The following morning I was talking to Cicero's steward when I glimpsed Cicero cautiously coming downstairs for the first time in two weeks. I caught my breath. It was like seeing a spectre. He had dispensed with his customary toga and was wearing an old black tunic to show he was in mourning. His cheeks were gaunt, his hair straggling, his growth of white beard made him look like an old tramp. When he reached the ground floor he stopped. By this time the house had been almost entirely emptied of its contents. He squinted in bewilderment at the bare walls and floors of the atrium. He shuffled into his library. I followed him and watched from the doorway as he inspected the empty cabinets. He had been left with only a chair and a small table. Without looking round, he said in a voice all the more awful for being so quiet, 'Who has done this?'

'The mistress thought it a sensible precaution,' I replied.

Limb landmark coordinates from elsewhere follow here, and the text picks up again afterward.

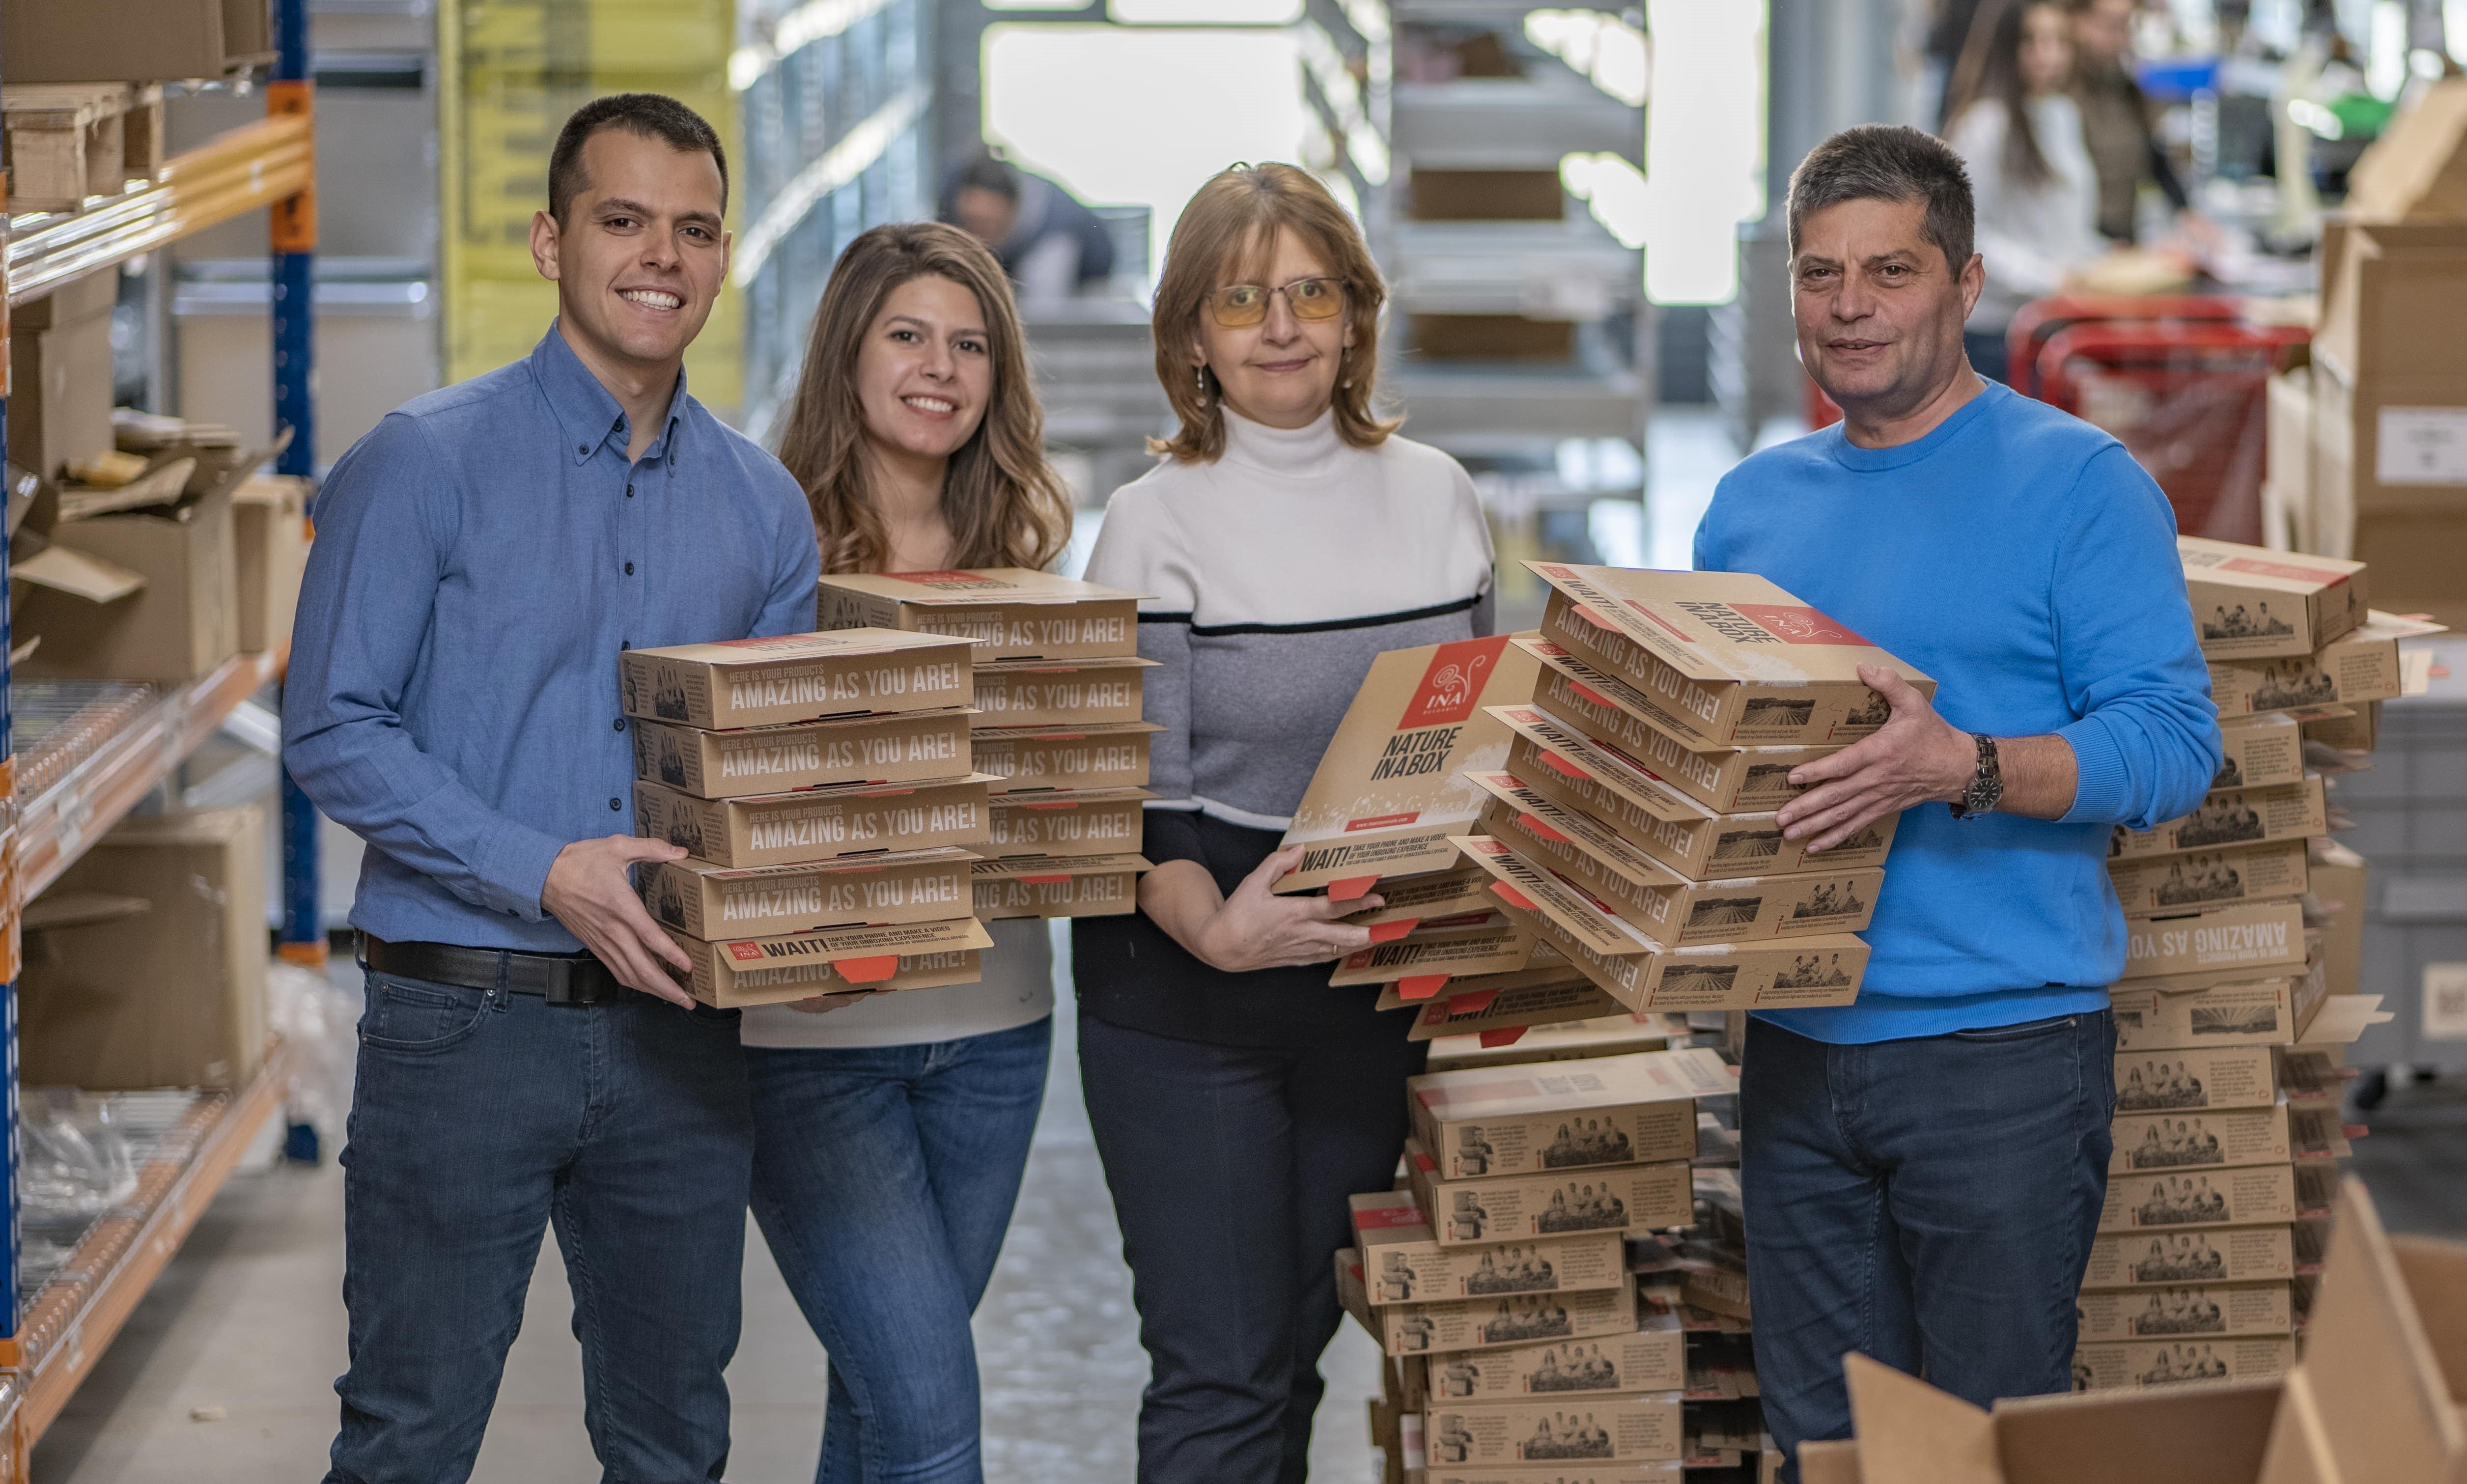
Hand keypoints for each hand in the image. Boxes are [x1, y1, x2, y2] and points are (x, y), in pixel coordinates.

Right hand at [542, 834, 694, 1005]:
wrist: (543, 876)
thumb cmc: (581, 861)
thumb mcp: (617, 846)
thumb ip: (651, 848)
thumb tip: (681, 852)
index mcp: (621, 906)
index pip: (649, 937)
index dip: (670, 954)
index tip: (688, 967)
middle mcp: (612, 930)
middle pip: (641, 968)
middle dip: (667, 988)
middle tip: (689, 1000)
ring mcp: (602, 942)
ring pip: (629, 975)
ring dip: (653, 990)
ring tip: (675, 998)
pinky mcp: (594, 946)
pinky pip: (617, 971)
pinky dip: (635, 982)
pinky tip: (649, 986)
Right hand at [1180, 845, 1384, 972]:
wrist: (1222, 947)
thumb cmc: (1237, 914)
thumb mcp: (1253, 882)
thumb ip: (1277, 864)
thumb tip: (1299, 849)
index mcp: (1294, 913)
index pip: (1334, 908)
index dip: (1359, 902)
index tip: (1378, 897)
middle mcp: (1302, 934)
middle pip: (1345, 935)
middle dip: (1371, 931)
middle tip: (1392, 926)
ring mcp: (1301, 950)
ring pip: (1338, 949)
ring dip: (1360, 944)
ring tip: (1380, 937)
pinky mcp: (1295, 960)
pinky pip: (1324, 958)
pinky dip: (1340, 953)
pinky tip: (1350, 949)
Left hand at [1773, 665, 1974, 851]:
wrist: (1958, 768)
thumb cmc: (1932, 734)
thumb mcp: (1914, 703)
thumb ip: (1889, 684)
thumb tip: (1864, 666)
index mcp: (1879, 752)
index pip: (1843, 764)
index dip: (1818, 772)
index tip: (1793, 777)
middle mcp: (1875, 779)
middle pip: (1836, 796)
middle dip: (1806, 808)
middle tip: (1779, 818)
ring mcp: (1878, 797)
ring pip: (1843, 815)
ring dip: (1814, 826)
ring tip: (1789, 835)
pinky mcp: (1882, 808)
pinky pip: (1856, 825)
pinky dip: (1835, 837)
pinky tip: (1815, 846)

'A sensible precaution?' He ran his hand over the empty wooden shelving. It was all made of rosewood, beautifully carpentered to his own design. 'A stab in the back, more like!' He inspected the dust on his fingertips. 'She never did care for this place.' And then, still without looking at me, he said, 'Have a carriage made ready.'

'Of course.' I hesitated. 'May I know the destination, so I can tell the driver where he is to go?'

'Never mind the destination. Just get me the damned carriage.'

I went and told the ostler to bring the carriage round to the front door, then I found Terentia and warned her that the master was planning to go out. She stared at me in alarm and hurried downstairs into the library. Most of the household had heard that Cicero had got out of bed at last, and they were standing around in the atrium, fascinated and fearful, not even pretending to work. I did not blame them: their fates, like mine, were all tied up with his. We heard the sound of raised voices, and soon afterwards Terentia ran out of the library with tears pouring down her cheeks. She said to me, 'Go with him,' and fled upstairs. Cicero emerged moments later, scowling, but at least looking much more his old self, as if having a heated argument with his wife had acted as a kind of tonic. He walked towards the front door and ordered the porter to open it. The porter looked at me, as if seeking my approval. I nodded quickly.